### WHAT YOU NEED TO DO
Write out the material word for word, starting at its first line and ending with the line that contains "11: (199, 178)", both ends included. Copy nothing past that line.

== DATA SUPPLIED ==

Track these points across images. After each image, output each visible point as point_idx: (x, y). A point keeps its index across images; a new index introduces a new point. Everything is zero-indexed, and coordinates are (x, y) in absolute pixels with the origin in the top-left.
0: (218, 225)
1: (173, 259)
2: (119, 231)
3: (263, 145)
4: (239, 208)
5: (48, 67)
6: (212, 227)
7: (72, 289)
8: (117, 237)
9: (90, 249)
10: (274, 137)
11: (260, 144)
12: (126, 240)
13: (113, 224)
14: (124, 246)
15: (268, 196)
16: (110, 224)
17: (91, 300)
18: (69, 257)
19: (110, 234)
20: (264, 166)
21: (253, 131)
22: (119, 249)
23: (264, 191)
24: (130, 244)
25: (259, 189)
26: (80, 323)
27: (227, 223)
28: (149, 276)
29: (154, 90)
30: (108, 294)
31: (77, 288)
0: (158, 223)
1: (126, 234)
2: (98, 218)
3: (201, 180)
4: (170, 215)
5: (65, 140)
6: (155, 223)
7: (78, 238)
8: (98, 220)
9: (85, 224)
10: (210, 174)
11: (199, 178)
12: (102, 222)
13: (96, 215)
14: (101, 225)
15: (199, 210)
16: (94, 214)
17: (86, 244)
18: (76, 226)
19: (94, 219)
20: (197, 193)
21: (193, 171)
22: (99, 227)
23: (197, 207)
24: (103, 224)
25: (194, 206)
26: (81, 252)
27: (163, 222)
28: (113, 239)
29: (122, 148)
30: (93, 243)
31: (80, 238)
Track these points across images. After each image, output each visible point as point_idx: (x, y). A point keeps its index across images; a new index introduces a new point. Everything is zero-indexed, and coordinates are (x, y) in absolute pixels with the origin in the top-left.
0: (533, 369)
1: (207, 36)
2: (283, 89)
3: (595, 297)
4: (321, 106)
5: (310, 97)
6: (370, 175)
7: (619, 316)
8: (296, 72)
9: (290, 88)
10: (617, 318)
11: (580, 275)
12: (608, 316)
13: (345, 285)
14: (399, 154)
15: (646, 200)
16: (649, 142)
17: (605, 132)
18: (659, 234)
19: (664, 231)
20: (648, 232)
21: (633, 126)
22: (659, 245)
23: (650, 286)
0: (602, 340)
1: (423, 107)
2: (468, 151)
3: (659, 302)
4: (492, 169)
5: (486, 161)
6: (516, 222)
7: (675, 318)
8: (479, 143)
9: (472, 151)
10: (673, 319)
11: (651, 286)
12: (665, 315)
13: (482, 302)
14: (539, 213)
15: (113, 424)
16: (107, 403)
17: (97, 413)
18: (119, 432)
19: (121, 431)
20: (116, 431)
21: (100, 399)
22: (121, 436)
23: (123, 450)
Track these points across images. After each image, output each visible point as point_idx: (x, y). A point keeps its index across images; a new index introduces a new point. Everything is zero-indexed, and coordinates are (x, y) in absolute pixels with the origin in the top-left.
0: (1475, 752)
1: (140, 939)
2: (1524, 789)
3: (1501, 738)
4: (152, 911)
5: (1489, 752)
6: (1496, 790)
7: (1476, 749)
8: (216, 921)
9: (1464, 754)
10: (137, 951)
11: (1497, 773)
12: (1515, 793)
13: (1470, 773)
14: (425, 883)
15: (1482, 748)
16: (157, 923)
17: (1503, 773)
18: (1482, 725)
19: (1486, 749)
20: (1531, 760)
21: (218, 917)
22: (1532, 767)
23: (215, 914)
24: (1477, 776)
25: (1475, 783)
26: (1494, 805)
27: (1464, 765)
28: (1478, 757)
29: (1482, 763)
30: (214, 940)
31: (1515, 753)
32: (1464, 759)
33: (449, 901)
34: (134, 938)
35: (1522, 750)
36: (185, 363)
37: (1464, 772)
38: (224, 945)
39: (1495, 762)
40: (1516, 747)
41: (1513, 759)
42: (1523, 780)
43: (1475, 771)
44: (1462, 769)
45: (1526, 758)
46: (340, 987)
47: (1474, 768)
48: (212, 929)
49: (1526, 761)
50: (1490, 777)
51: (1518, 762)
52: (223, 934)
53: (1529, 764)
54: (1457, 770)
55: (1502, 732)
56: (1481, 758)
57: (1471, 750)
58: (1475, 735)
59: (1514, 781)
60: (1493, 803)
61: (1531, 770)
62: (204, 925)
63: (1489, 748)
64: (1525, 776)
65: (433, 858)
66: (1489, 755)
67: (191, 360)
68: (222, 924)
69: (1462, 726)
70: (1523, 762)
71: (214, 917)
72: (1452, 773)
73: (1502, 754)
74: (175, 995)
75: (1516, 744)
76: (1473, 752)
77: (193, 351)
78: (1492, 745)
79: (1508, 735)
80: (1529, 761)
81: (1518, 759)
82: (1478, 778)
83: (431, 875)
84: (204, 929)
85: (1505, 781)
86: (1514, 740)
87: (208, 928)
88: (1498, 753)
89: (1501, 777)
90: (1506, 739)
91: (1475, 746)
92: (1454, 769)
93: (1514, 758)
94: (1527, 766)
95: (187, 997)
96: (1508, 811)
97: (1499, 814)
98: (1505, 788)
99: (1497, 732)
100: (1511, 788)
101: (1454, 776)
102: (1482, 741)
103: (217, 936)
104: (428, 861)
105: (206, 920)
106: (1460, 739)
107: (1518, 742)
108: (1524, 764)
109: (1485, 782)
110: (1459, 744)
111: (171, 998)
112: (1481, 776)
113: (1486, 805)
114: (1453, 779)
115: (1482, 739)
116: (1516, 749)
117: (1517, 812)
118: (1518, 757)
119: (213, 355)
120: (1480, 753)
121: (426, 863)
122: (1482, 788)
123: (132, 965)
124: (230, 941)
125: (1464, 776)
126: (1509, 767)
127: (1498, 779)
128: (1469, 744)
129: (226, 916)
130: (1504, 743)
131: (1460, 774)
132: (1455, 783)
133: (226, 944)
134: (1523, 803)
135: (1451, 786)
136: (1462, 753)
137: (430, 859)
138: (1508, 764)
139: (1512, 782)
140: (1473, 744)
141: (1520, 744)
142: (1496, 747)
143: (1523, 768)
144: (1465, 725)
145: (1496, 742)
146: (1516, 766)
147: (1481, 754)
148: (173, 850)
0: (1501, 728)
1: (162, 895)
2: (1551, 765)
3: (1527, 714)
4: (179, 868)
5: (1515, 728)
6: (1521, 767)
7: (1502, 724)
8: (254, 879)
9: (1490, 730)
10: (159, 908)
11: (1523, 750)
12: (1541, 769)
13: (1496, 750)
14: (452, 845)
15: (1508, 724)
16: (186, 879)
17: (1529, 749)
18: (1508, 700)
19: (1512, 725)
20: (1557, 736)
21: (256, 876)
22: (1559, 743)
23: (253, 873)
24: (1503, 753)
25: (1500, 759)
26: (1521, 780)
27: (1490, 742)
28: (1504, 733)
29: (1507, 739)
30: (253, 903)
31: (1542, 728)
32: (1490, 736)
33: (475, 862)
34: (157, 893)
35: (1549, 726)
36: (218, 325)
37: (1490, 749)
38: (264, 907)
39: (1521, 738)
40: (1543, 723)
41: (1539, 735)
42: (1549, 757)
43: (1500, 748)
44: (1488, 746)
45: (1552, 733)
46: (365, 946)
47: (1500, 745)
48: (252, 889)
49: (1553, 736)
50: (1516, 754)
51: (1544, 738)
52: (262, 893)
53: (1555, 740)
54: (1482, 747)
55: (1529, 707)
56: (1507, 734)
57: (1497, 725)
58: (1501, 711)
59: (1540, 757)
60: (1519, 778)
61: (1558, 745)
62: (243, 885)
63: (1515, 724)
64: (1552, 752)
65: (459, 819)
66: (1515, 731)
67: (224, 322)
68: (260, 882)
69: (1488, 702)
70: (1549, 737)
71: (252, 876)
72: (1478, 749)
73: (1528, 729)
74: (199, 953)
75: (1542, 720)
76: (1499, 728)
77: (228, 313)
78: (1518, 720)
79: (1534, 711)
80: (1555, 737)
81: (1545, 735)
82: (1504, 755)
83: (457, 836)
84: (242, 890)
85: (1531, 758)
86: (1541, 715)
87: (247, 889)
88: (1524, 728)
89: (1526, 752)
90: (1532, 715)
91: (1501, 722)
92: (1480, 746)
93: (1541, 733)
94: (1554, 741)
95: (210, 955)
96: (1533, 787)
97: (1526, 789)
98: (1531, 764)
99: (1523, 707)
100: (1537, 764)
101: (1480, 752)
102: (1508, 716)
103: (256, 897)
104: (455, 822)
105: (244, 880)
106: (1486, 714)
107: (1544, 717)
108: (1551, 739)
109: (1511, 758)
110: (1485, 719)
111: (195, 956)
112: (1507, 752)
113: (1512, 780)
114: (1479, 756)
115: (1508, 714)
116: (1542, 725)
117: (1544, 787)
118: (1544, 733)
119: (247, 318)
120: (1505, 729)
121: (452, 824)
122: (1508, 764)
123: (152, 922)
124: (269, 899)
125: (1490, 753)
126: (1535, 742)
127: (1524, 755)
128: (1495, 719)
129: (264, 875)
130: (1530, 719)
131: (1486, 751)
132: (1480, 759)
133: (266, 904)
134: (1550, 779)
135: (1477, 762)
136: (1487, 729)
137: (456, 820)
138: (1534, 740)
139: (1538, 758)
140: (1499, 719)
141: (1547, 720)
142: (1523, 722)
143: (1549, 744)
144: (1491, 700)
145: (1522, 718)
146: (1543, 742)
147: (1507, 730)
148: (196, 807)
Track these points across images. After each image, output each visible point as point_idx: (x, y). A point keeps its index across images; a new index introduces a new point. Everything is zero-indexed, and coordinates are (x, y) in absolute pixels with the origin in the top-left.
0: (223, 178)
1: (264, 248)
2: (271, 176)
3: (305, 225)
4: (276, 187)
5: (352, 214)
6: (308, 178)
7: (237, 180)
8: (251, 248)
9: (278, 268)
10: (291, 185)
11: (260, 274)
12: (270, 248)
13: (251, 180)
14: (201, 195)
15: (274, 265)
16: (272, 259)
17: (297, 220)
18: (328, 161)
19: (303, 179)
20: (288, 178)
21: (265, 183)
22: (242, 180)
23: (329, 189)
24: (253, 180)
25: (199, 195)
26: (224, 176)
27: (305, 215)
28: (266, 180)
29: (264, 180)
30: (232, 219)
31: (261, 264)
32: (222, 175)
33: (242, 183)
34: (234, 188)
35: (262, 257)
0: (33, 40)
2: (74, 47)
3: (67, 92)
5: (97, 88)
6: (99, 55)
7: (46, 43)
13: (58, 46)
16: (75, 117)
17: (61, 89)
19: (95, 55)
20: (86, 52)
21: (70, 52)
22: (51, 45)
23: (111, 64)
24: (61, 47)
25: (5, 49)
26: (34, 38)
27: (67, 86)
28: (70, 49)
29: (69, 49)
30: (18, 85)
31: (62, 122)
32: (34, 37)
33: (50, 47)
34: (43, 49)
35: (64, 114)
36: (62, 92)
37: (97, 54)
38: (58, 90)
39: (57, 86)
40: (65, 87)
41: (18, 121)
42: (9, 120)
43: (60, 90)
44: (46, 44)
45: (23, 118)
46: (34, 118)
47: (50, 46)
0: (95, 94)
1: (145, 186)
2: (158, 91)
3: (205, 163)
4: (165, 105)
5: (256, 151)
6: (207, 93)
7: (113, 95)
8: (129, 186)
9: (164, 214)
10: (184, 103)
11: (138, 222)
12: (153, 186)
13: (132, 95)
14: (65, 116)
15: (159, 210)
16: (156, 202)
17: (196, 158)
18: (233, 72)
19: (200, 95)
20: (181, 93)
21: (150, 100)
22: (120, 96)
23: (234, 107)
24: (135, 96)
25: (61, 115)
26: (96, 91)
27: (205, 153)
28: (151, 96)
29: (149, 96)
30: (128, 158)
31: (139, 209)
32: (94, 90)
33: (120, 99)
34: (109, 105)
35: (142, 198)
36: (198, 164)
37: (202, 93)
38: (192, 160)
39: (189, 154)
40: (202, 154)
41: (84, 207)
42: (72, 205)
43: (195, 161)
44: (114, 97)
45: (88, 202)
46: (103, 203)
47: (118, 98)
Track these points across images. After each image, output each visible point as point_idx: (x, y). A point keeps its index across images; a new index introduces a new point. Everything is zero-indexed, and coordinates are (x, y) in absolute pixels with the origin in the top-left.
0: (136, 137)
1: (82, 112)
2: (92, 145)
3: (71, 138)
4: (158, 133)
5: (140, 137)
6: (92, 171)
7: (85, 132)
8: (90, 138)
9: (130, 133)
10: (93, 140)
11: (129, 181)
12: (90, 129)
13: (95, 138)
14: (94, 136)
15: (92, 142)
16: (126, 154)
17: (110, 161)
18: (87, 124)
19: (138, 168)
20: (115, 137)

===

### THE COMPLETED TASK
Track these points across images. After each image, output each visible point as point_idx: (x, y). A point keeps its index across images; a new index introduces a new point. Everything is zero-indexed, and coordinates are (x, y) in absolute pixels with the origin in the top-left.
0: (218, 225)
1: (173, 259)
2: (119, 231)
3: (263, 145)
4: (239, 208)
5: (48, 67)
6: (212, 227)
7: (72, 289)
8: (117, 237)
9: (90, 249)
10: (274, 137)
11: (260, 144)
12: (126, 240)
13: (113, 224)
14: (124, 246)
15: (268, 196)
16: (110, 224)
17: (91, 300)
18: (69, 257)
19: (110, 234)
20: (264, 166)
21: (253, 131)
22: (119, 249)
23: (264, 191)
24: (130, 244)
25: (259, 189)
26: (80, 323)
27: (227, 223)
28: (149, 276)
29: (154, 90)
30: (108, 294)
31: (77, 288)
0: (158, 223)
1: (126, 234)
2: (98, 218)
3: (201, 180)
4: (170, 215)
5: (65, 140)
6: (155, 223)
7: (78, 238)
8: (98, 220)
9: (85, 224)
10: (210, 174)
11: (199, 178)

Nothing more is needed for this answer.